Resistance Training Part 6
Last month, I explained how an understanding of Henneman’s size principle in association with research using the interpolated twitch technique (ITT) can collectively provide the answer to the age old question: How heavy a weight do I have to lift in the weight room? The size principle of motor unit recruitment indicates that the muscle fibers we want to activate during a resistance training session are those that reside at the upper end of a recruitment hierarchy. Consequently, during a resistance training set, it is important to force a drive through a significant portion of this spectrum. The results of ITT research provide important clues as to what is required to bring about this degree of activation. And this is often misunderstood, as explained by Dr. Ralph Carpinelli.
Many authors have suggested that it is necessary to lift heavy weights in order to progress through the recruitment hierarchy. In his article in the Journal of Exercise Science & Fitness, Carpinelli explains that this is simply not true. Instead, it is the intensity of the contractile activity during your set that determines how many motor units will be activated. In short, when it gets hard, more will be called into play, regardless of how heavy the actual weight is. Now, if a weight is relatively heavy (e.g., if it is an amount you can only lift for six reps), it will surely be hard when you reach the end of your set, assuming you continue your set long enough (e.g., until failure at rep six). But if you take a lighter weight (e.g., one you can lift 15 times), it will be equally as hard for you to complete repetition 15 as repetition six was with the heavier weight. Consequently, the drive for motor unit activation will be similar and a comparable training effect will be experienced.

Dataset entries
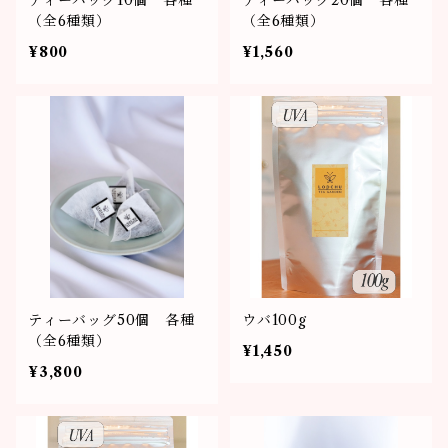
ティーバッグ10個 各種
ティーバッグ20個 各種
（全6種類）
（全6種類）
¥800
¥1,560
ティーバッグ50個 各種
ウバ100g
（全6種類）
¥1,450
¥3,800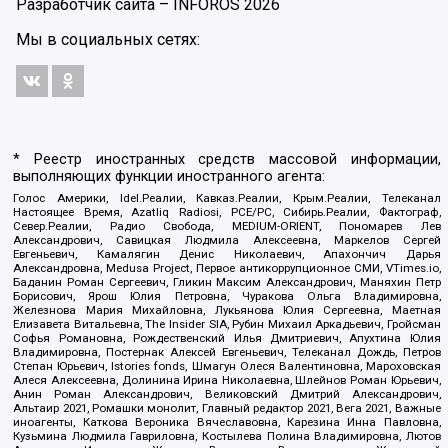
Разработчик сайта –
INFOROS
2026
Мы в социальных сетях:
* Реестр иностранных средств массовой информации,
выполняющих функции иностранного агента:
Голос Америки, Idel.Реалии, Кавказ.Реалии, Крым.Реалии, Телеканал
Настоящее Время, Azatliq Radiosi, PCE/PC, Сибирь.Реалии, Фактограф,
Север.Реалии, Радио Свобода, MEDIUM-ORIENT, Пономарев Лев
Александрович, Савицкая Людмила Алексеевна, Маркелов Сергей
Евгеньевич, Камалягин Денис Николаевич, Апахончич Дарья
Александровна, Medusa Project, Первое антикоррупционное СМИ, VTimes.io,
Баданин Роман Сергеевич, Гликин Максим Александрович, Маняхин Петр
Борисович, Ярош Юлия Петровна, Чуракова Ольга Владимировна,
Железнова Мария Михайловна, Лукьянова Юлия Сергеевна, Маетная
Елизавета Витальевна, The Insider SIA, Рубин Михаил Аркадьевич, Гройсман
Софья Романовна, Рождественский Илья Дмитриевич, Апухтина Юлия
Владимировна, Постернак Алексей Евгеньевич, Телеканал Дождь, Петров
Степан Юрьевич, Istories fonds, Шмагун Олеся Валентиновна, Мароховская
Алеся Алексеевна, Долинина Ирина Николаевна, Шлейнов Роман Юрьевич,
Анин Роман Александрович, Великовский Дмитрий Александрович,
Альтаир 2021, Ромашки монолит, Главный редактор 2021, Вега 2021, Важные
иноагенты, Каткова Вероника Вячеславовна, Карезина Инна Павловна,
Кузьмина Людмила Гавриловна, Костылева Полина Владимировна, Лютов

Apply what you read
**1.** According to the resistance training passage, what determines how many motor units will be activated during a set?
**2.** List every example that the resistance training passage introduces with "e.g."

Solutions
**1.** The intensity of the contractile activity during the set determines how many motor units will be activated.

**2.**
- If it is an amount you can only lift for six reps
- Until failure at rep six
- One you can lift 15 times